De ce père, auquel le fils prêtera sa voix dans Autobiographie de mon père, un livre est resté comme en héritage : Kaputt de Malaparte, objet de fascination partagé, qui évoque le pogrom organisé à Iasi en juin 1941, rendu plus réel encore par l’espèce de faux témoignage d’un écrivain de génie… Conversations à Jassy fait ainsi se croiser l’interrogation sur les pouvoirs de la littérature et la possible vérité de l’histoire, à travers l’expression singulière, presque modeste, du moins sans effets apparents, d’un je qui avance vers l’ élucidation rêvée de sa propre énigme, son identité rapportée au destin de sa famille, comme à la tragédie collective des Juifs d’Europe centrale.

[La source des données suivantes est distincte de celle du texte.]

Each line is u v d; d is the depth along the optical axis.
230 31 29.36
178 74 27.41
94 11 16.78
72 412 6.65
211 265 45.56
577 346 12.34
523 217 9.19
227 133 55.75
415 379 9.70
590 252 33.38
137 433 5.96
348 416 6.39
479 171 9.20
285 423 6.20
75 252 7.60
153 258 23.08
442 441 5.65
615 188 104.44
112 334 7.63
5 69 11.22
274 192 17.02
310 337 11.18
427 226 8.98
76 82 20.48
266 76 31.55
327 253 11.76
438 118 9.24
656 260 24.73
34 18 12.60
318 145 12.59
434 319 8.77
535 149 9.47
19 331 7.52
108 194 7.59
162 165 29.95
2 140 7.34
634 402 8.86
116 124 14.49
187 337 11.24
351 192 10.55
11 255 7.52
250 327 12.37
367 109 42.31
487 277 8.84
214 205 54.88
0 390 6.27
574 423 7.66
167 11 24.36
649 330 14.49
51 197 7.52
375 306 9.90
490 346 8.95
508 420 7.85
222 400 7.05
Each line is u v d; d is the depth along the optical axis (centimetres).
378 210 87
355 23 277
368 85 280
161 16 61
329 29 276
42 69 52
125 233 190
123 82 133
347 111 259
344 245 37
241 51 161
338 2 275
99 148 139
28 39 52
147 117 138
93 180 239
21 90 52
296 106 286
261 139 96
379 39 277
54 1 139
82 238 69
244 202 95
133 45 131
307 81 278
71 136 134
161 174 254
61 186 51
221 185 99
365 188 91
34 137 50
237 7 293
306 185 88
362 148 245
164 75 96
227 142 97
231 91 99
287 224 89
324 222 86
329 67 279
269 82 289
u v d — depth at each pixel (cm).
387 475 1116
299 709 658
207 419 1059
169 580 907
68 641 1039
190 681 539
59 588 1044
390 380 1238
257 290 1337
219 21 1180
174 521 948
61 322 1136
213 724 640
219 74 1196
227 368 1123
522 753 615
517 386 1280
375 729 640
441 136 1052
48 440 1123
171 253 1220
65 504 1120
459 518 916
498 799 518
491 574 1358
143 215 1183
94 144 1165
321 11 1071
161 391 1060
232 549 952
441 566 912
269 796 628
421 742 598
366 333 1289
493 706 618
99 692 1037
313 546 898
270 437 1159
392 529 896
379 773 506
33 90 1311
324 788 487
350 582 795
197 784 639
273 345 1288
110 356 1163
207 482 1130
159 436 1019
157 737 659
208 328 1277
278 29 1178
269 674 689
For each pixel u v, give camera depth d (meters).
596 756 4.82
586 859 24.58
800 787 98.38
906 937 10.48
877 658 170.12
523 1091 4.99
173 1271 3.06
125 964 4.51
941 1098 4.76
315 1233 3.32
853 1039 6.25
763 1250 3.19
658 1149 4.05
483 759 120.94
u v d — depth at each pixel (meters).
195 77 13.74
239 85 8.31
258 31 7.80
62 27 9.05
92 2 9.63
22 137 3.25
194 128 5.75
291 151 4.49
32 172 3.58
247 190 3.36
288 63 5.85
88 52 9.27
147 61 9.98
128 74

C’est proprement bouleversant : à la fois fragile et assuré, dans un même mouvement, celui de la pensée accordée à l’écriture, à la recherche d’un vrai qui les dépasse. Cette exigence de vérité n’est jamais une posture, mais une manière de nécessité vitale autant qu’intellectuelle, et se retrouve, au risque avoué de l’erreur ou de l’errance, dans tous les livres de Pachet : leur beauté possible tient à cette quête toujours sincère de soi, instable et magnifique, d’autant belle du fait de cette instabilité même, et qui dessine en définitive le fil dansant, infiniment vivant, d’une œuvre majeure.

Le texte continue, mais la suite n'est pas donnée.